■ WHAT THE TASK ASKS:
The records below must be written out exactly, with every picture left behind.

■ Intrinsic camera parameters:
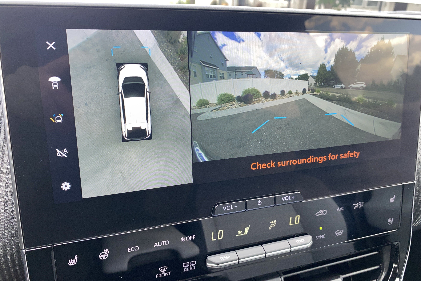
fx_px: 327
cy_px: 136
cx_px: 214
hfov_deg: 65.5
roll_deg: -3.9
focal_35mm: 28
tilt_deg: -21.7
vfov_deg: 46.4
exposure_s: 1/121
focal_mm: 4.25
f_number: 1.8
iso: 100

■ YOUR SOLUTION:
fx_px: 327
cy_px: 136
cx_px: 214
hfov_deg: 65.5
roll_deg: -3.9
focal_35mm: 28
tilt_deg: -21.7
vfov_deg: 46.4
exposure_s: 1/121
focal_mm: 4.25
f_number: 1.8
iso: 100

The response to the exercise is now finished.